Maximal biomass production rate:
0.4847030979705454


**4.b)** Determine the “bottleneck(s)” – i. e. those reaction(s) whose flux reaches its maximum. 

In [10]:
print("Identifying bottlenecks (reactions at maximum flux):")
#a small tolerance is used for comparing floating point numbers
tolerance = 1e-6 

for reaction in model.reactions:
    #check if the reaction has a flux value in the solution
    if reaction.id in solution.fluxes:
        flux = solution.fluxes[reaction.id]
        upper_bound = reaction.upper_bound
        
        #check if the flux is very close to the upper bound
        if flux > 0 and abs(flux - upper_bound) < tolerance:
            print(f"- {reaction.id} is a bottleneck. Flux: {flux:.4f}, Bound: {upper_bound:.4f}")

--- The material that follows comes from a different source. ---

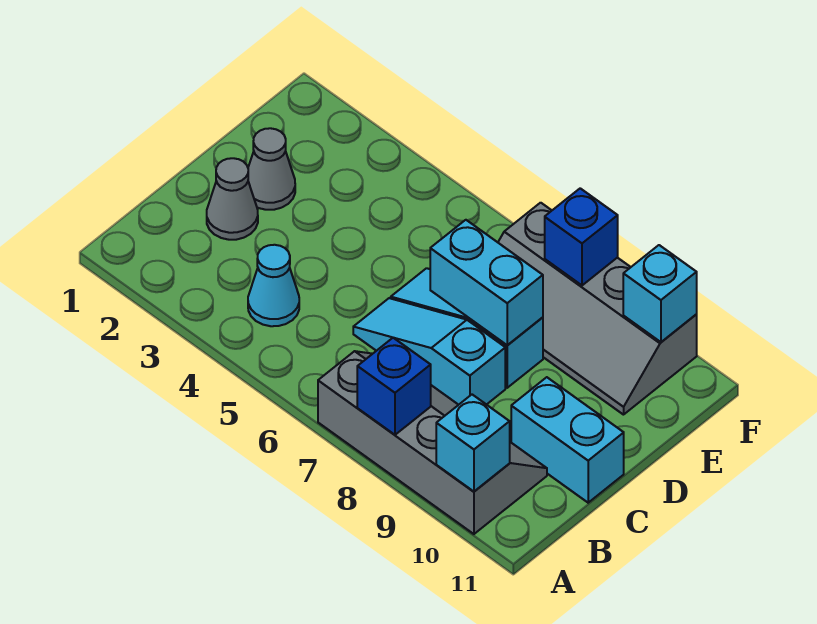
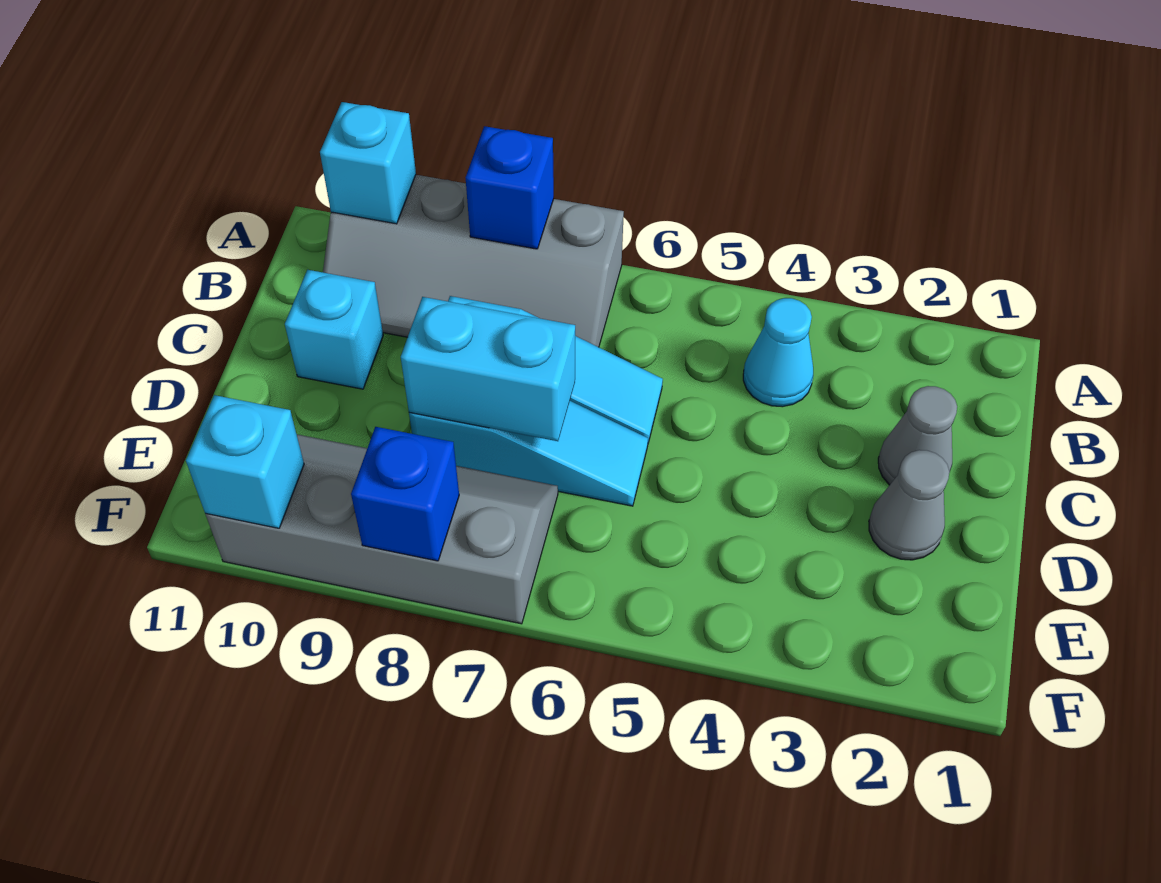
cyan 1x2 brick [511,377,624,503] -> cyan 1x1 brick [285,270,383,389]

Identifying bottlenecks (reactions at maximum flux):
- PFL is a bottleneck. Flux: 1.0000, Bound: 1.0000
- THD2 is a bottleneck. Flux: 4.5000, Bound: 4.5000
- NADH16 is a bottleneck. Flux: 20.2600, Bound: 20.2600


**4.c)** The model does not use (have non-zero flux for) all reactions in the model constrained with maximal reaction activities. Pick a reaction with maximal reaction activity constraints and zero flux in the optimal solution, and explain from the network context why it carries not carry flux. (Hint: Use the online demo again.) 

In [13]:
print("Finding a constrained but unused reaction:")
for reaction_id, max_activity in activities.items():
    #check if the reaction exists in the model and the solution
    if reaction_id in solution.fluxes:
        #check if the flux is essentially zero
        if abs(solution.fluxes[reaction_id]) < tolerance:
            print(f"Candidate: {reaction_id} has zero flux.")
            #we only need to find one
            break

Finding a constrained but unused reaction:
Candidate: AKGt2r has zero flux.


The analysis identified the reaction `AKGt2r` as a reaction that has a maximal activity constraint from the expression data but carries zero flux in the biomass-optimized solution. The reaction is defined as **akg_e + h_e ⇌ akg_c + h_c**. Judging by the network on the online demo, either `akg_e` or `h_e` must be missing for the reaction to take place, that could be if we only feed glucose to the cell for example.